‘Yes,’ Ella said firmly, although inside her panic was mounting. What if they wouldn’t let her out? What if they tried to keep her a prisoner here?
‘Are you sure?’ the second man asked, compounding Ella’s anxiety. ‘It’s very late. Where will you go?’
‘Just open the gates,’ Ella demanded.
He hesitated.
‘Open them!’
To her surprise and relief, the man shrugged and did as she asked, pressing a button that caused the camp gates to swing open. Outside, beyond the softly floodlit glow of Camp Hope, the pitch-dark forest stretched endlessly out in front of her. Ella hesitated. Where am I going to go? she wondered. It suddenly struck her that she had no idea in which direction her car was parked, and Agnes must have driven her at least a few miles away from that spot. There’d be bears out there, and mountain lions, and heaven knew what else. Her phone was dead and she was unarmed. Should she turn back and wait till morning?
‘Leaving us so soon, Ella?’ Ella spun around. The man’s voice rang out in her head as clearly as if she were watching television or listening to the radio in her room. As ever he sounded supremely calm and unconcerned. Amused, almost. It was infuriating.
‘Where are you?!’ Ella’s exasperated voice rang out through the trees. There must be a camera up there somewhere, hidden in the canopy, but in this light she couldn’t see it. ‘Answer me!’
‘No need to shout. You’re free to go at any time, of course,’ he continued, his voice patronizingly slow and patient, as if Ella were the crazy one, not him. ‘This isn’t a prison.’
‘It might as well be,’ Ella yelled into the darkness, aware that anyone listening to her must think her completely insane, having a confrontational conversation with an imaginary friend. ‘Everyone inside is completely brainwashed.’
‘Don’t be so dramatic.’
So there were listening devices out there too? There must be, or how could he be hearing her?
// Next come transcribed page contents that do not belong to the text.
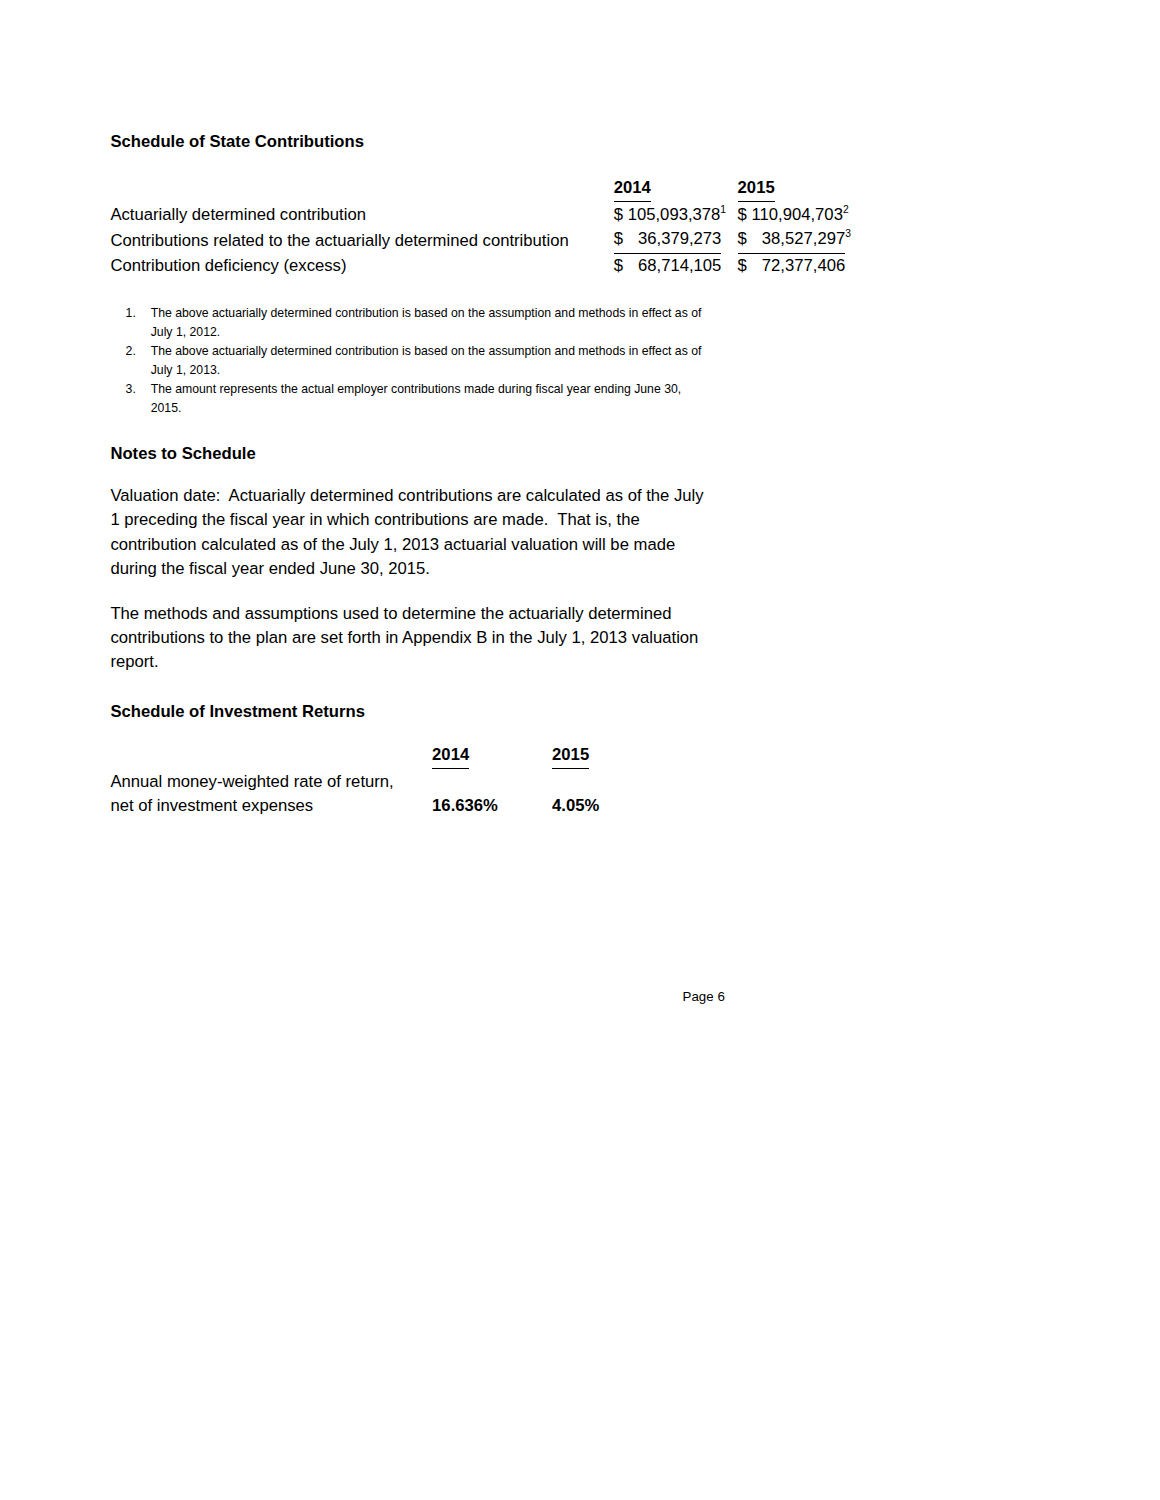Schedule of State Contributions
| | 2014 | 2015 |
| --- | --- | --- |
| Actuarially determined contribution | $ 105,093,378 1 | $ 110,904,703 2 |
| Contributions related to the actuarially determined contribution | $ 36,379,273 | $ 38,527,297 3 |
| Contribution deficiency (excess) | $ 68,714,105 | $ 72,377,406 |
The above actuarially determined contribution is based on the assumption and methods in effect as of July 1, 2012.
The above actuarially determined contribution is based on the assumption and methods in effect as of July 1, 2013.
The amount represents the actual employer contributions made during fiscal year ending June 30, 2015.
Notes to Schedule
Valuation date: Actuarially determined contributions are calculated as of the July 1 preceding the fiscal year in which contributions are made. That is, the contribution calculated as of the July 1, 2013 actuarial valuation will be made during the fiscal year ended June 30, 2015.
The methods and assumptions used to determine the actuarially determined contributions to the plan are set forth in Appendix B in the July 1, 2013 valuation report.
Schedule of Investment Returns
| | 2014 | 2015 |
| --- | --- | --- |
| Annual money-weighted rate of return, | | |
| net of investment expenses | 16.636% | 4.05% |
Page 6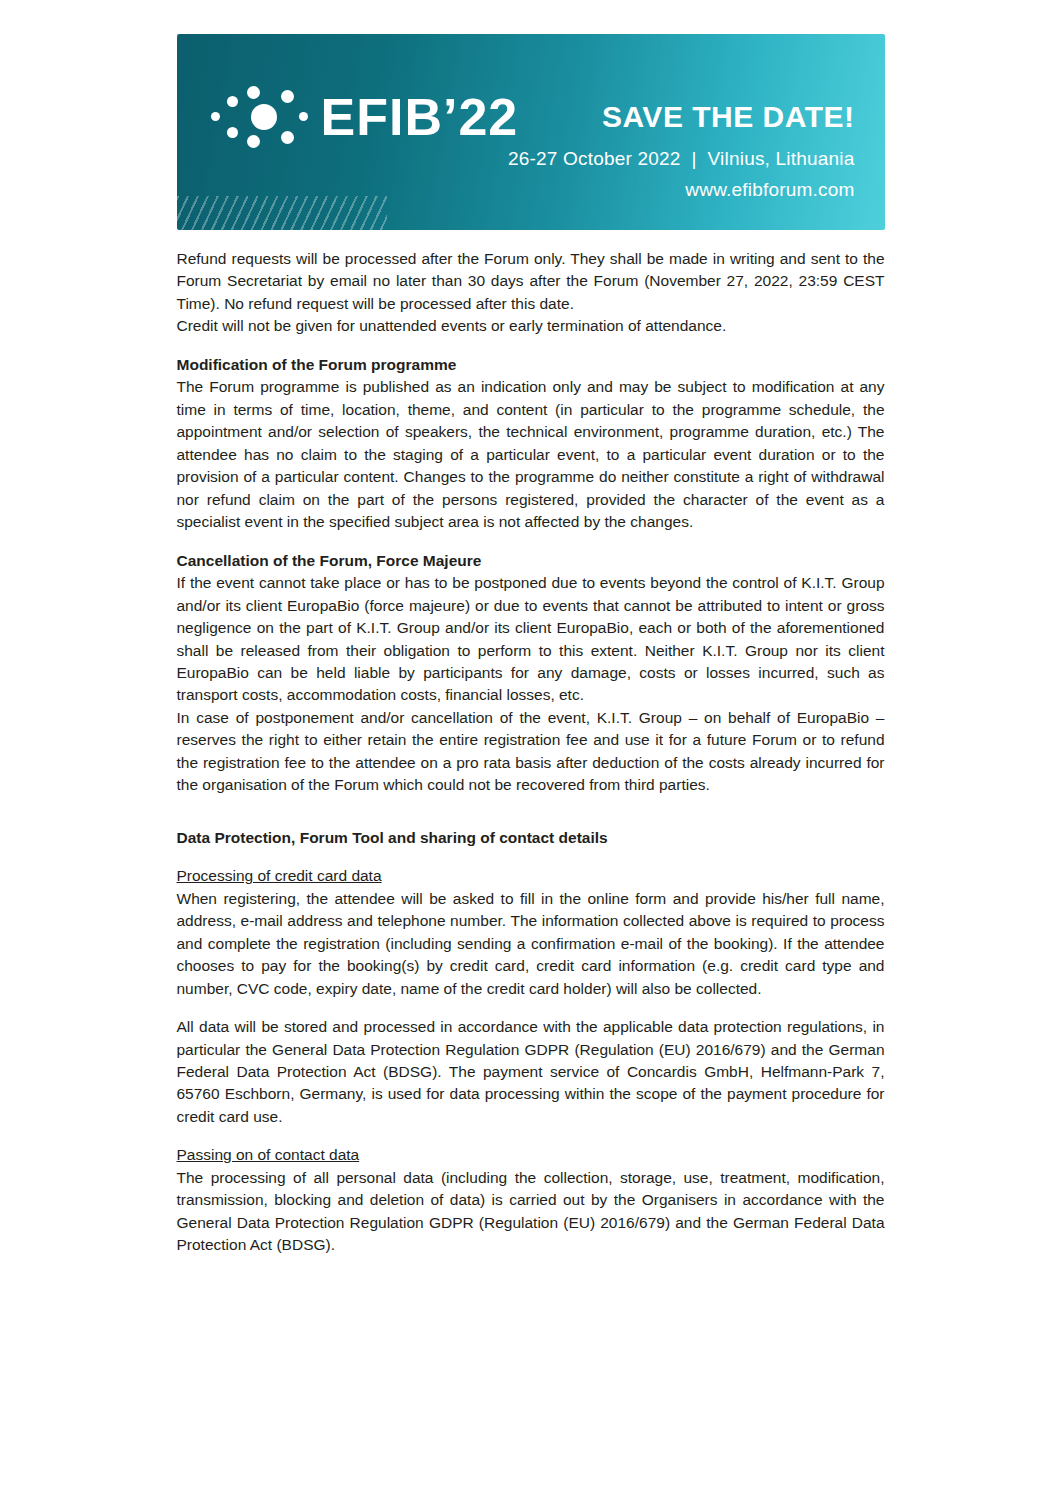EFIB’22
SAVE THE DATE!
26-27 October 2022 | Vilnius, Lithuania
www.efibforum.com
Refund requests will be processed after the Forum only. They shall be made in writing and sent to the Forum Secretariat by email no later than 30 days after the Forum (November 27, 2022, 23:59 CEST Time). No refund request will be processed after this date.
Credit will not be given for unattended events or early termination of attendance.
Modification of the Forum programme
The Forum programme is published as an indication only and may be subject to modification at any time in terms of time, location, theme, and content (in particular to the programme schedule, the appointment and/or selection of speakers, the technical environment, programme duration, etc.) The attendee has no claim to the staging of a particular event, to a particular event duration or to the provision of a particular content. Changes to the programme do neither constitute a right of withdrawal nor refund claim on the part of the persons registered, provided the character of the event as a specialist event in the specified subject area is not affected by the changes.
Cancellation of the Forum, Force Majeure
If the event cannot take place or has to be postponed due to events beyond the control of K.I.T. Group and/or its client EuropaBio (force majeure) or due to events that cannot be attributed to intent or gross negligence on the part of K.I.T. Group and/or its client EuropaBio, each or both of the aforementioned shall be released from their obligation to perform to this extent. Neither K.I.T. Group nor its client EuropaBio can be held liable by participants for any damage, costs or losses incurred, such as transport costs, accommodation costs, financial losses, etc.
In case of postponement and/or cancellation of the event, K.I.T. Group – on behalf of EuropaBio – reserves the right to either retain the entire registration fee and use it for a future Forum or to refund the registration fee to the attendee on a pro rata basis after deduction of the costs already incurred for the organisation of the Forum which could not be recovered from third parties.
Data Protection, Forum Tool and sharing of contact details
Processing of credit card data
When registering, the attendee will be asked to fill in the online form and provide his/her full name, address, e-mail address and telephone number. The information collected above is required to process and complete the registration (including sending a confirmation e-mail of the booking). If the attendee chooses to pay for the booking(s) by credit card, credit card information (e.g. credit card type and number, CVC code, expiry date, name of the credit card holder) will also be collected.
All data will be stored and processed in accordance with the applicable data protection regulations, in particular the General Data Protection Regulation GDPR (Regulation (EU) 2016/679) and the German Federal Data Protection Act (BDSG). The payment service of Concardis GmbH, Helfmann-Park 7, 65760 Eschborn, Germany, is used for data processing within the scope of the payment procedure for credit card use.
Passing on of contact data
The processing of all personal data (including the collection, storage, use, treatment, modification, transmission, blocking and deletion of data) is carried out by the Organisers in accordance with the General Data Protection Regulation GDPR (Regulation (EU) 2016/679) and the German Federal Data Protection Act (BDSG).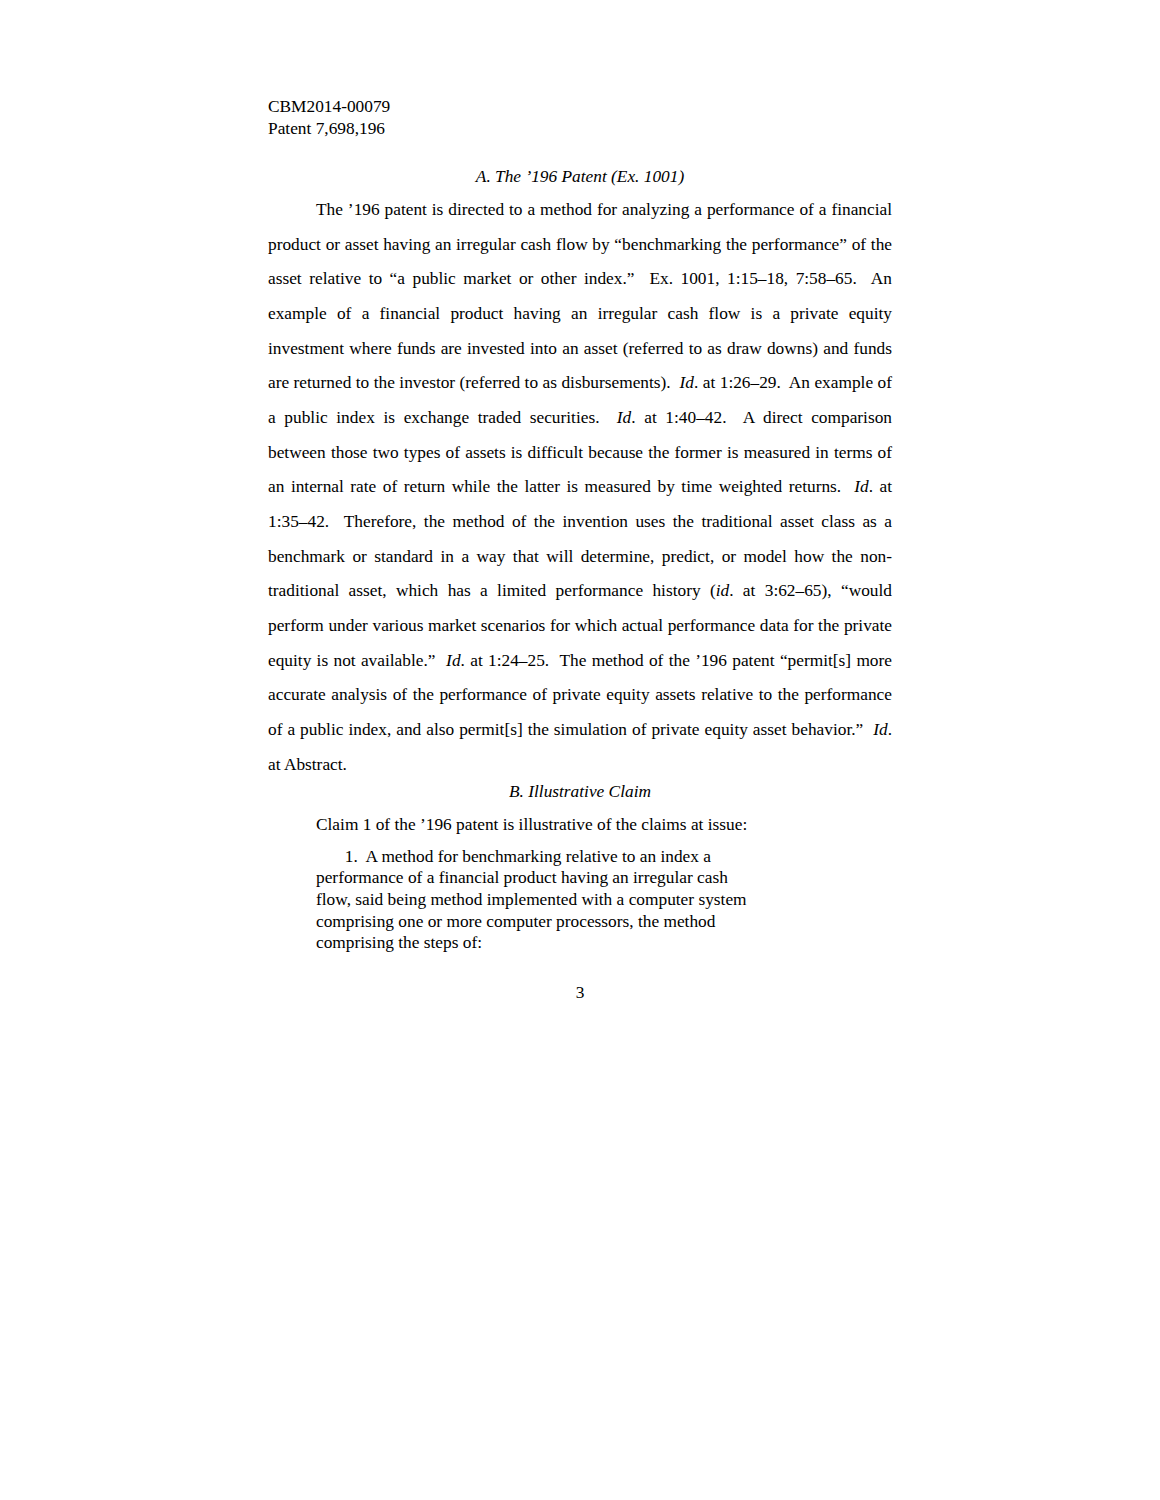CBM2014-00079
Patent 7,698,196
A. The ’196 Patent (Ex. 1001)
The ’196 patent is directed to a method for analyzing a performance of a financial product or asset having an irregular cash flow by “benchmarking the performance” of the asset relative to “a public market or other index.” Ex. 1001, 1:15–18, 7:58–65. An example of a financial product having an irregular cash flow is a private equity investment where funds are invested into an asset (referred to as draw downs) and funds are returned to the investor (referred to as disbursements). Id. at 1:26–29. An example of a public index is exchange traded securities. Id. at 1:40–42. A direct comparison between those two types of assets is difficult because the former is measured in terms of an internal rate of return while the latter is measured by time weighted returns. Id. at 1:35–42. Therefore, the method of the invention uses the traditional asset class as a benchmark or standard in a way that will determine, predict, or model how the non-traditional asset, which has a limited performance history (id. at 3:62–65), “would perform under various market scenarios for which actual performance data for the private equity is not available.” Id. at 1:24–25. The method of the ’196 patent “permit[s] more accurate analysis of the performance of private equity assets relative to the performance of a public index, and also permit[s] the simulation of private equity asset behavior.” Id. at Abstract.
B. Illustrative Claim
Claim 1 of the ’196 patent is illustrative of the claims at issue:
1. A method for benchmarking relative to an index a
performance of a financial product having an irregular cash
flow, said being method implemented with a computer system
comprising one or more computer processors, the method
comprising the steps of:
3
‘How are you doing this? How are you speaking to me? Transmitting …?’
‘Be patient,’ said the man. ‘The answers you seek are all here, Ella, I promise you that. About your parents. Your past. Your future.’
‘No,’ she shot back. ‘They aren’t. No one knows anything.’
A long sigh. ‘They do. Trust me.’
‘Why should I?’ said Ella furiously. ‘Why should I trust you when you won’t tell me who you are, or where you are, or anything at all? And if you really have the answers, why won’t you just tell me them now? What are you waiting for? For me to be brainwashed too? Because I’m telling you now, it’s not going to happen.’
There was a moment’s silence. Total silence. Ella wondered whether the man had gone, ‘hung up’ on whatever line it was he seemed to have into her head, her psyche. But then he spoke again, more kindly than before.
‘Stay here tonight.’ It was less of a command, more of a suggestion. ‘The woods aren’t safe and you need to sleep.’
That much at least was true, much as she wished it weren’t.
‘Someone will brief you by the end of the day tomorrow. If you still want to leave after that meeting, then I’ll help you get safely back home.’
Mute and exhausted, Ella nodded. Wordlessly, she trudged back down the hill towards her bungalow, watched by the two bewildered guards.
She didn’t trust the man. Not as far as she could throw him. But she didn’t trust the bears either.
Tomorrow.
She would leave tomorrow.
One day at Camp Hope wouldn’t kill her.
CHAPTER SEVEN
They’re trying to kill me. They are actually trying to kill me.
Ella sank to her knees, unable to move another step. Her lungs were in agony. After an eight-mile run in punishing midday heat, she felt as if she’d inhaled a bag of razor blades. Her skin burned, the blisters on her feet screamed and a dreadful feeling of nausea rose all the way from the pit of her (empty) stomach to her parched throat. Forget the Marine Corps. The first day’s ‘introductory’ physical training at Camp Hope had clearly been devised by an experienced torturer, possibly headhunted by The Group from a Malaysian prison.
‘All right, ladies. One-minute water break and then you’re in active recovery. That means a light jog back to base. No walking.’ The tracksuit-wearing giant from yesterday smiled at Ella and the two other young women slumped on the ground beside her, as if he’d just done them a favor. He’d apparently abandoned yesterday’s tag-team of skeletons to initiate Ella and the other new recruits into the joys of ops training, an experience Ella would categorically not be repeating after today. Astonishingly, both the other girls smiled weakly back at him, earning themselves a withering glare from Ella. These brainwashed, cult groupies were too much for her. She could tell they were intimidated by her anger, but she couldn’t have cared less if her life depended on it.